● **What you have to do**
Take the records below and set them down exactly, so that every line matches the original.
[Extracted data — start]
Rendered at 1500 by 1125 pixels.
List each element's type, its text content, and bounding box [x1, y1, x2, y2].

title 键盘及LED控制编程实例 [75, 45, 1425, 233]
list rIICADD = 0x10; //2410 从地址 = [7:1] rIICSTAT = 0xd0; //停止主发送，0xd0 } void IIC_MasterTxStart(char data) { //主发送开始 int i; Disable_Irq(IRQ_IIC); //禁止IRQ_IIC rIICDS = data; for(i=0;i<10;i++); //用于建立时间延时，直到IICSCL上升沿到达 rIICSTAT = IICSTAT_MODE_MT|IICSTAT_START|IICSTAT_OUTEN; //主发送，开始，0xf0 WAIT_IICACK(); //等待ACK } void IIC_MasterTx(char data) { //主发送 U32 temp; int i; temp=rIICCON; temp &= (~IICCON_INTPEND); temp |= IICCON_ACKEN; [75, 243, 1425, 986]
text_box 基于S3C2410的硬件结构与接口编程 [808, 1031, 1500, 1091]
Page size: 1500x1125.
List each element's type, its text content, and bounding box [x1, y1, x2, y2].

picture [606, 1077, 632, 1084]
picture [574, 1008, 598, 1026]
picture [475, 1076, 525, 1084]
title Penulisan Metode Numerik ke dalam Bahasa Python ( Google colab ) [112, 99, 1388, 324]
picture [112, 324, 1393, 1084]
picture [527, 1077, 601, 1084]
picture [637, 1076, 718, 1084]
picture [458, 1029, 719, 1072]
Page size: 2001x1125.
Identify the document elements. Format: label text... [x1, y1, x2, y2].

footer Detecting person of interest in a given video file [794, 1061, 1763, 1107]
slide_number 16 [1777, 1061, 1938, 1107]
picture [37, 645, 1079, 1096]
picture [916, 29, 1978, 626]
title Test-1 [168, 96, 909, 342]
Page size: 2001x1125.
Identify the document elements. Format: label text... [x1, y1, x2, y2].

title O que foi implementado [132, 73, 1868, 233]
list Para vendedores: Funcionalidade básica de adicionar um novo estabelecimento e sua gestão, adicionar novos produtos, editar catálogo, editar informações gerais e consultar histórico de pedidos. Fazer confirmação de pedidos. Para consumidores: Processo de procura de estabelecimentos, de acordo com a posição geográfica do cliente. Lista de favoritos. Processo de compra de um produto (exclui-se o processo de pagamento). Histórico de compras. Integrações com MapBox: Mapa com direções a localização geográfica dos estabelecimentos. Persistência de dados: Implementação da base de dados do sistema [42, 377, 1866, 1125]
[Extracted data — finish]
● **Exercise result**
Rendered at 1500 by 1125 pixels.
List each element's type, its text content, and bounding box [x1, y1, x2, y2].

title 键盘及LED控制编程实例 [75, 45, 1425, 233]
list rIICADD = 0x10; //2410 从地址 = [7:1] rIICSTAT = 0xd0; //停止主发送，0xd0 } void IIC_MasterTxStart(char data) { //主发送开始 int i; Disable_Irq(IRQ_IIC); //禁止IRQ_IIC rIICDS = data; for(i=0;i<10;i++); //用于建立时间延时，直到IICSCL上升沿到达 rIICSTAT = IICSTAT_MODE_MT|IICSTAT_START|IICSTAT_OUTEN; //主发送，开始，0xf0 WAIT_IICACK(); //等待ACK } void IIC_MasterTx(char data) { //主发送 U32 temp; int i; temp=rIICCON; temp &= (~IICCON_INTPEND); temp |= IICCON_ACKEN; [75, 243, 1425, 986]
text_box 基于S3C2410的硬件结构与接口编程 [808, 1031, 1500, 1091]
Page size: 1500x1125.
List each element's type, its text content, and bounding box [x1, y1, x2, y2].

picture [606, 1077, 632, 1084]
picture [574, 1008, 598, 1026]
picture [475, 1076, 525, 1084]
title Penulisan Metode Numerik ke dalam Bahasa Python ( Google colab ) [112, 99, 1388, 324]
picture [112, 324, 1393, 1084]
picture [527, 1077, 601, 1084]
picture [637, 1076, 718, 1084]
picture [458, 1029, 719, 1072]
Page size: 2001x1125.
Identify the document elements. Format: label text... [x1, y1, x2, y2].

footer Detecting person of interest in a given video file [794, 1061, 1763, 1107]
slide_number 16 [1777, 1061, 1938, 1107]
picture [37, 645, 1079, 1096]
picture [916, 29, 1978, 626]
title Test-1 [168, 96, 909, 342]
Page size: 2001x1125.
Identify the document elements. Format: label text... [x1, y1, x2, y2].

title O que foi implementado [132, 73, 1868, 233]
list Para vendedores: Funcionalidade básica de adicionar um novo estabelecimento e sua gestão, adicionar novos produtos, editar catálogo, editar informações gerais e consultar histórico de pedidos. Fazer confirmação de pedidos. Para consumidores: Processo de procura de estabelecimentos, de acordo com a posição geográfica do cliente. Lista de favoritos. Processo de compra de um produto (exclui-se o processo de pagamento). Histórico de compras. Integrações com MapBox: Mapa com direções a localização geográfica dos estabelecimentos. Persistência de dados: Implementação da base de dados do sistema [42, 377, 1866, 1125]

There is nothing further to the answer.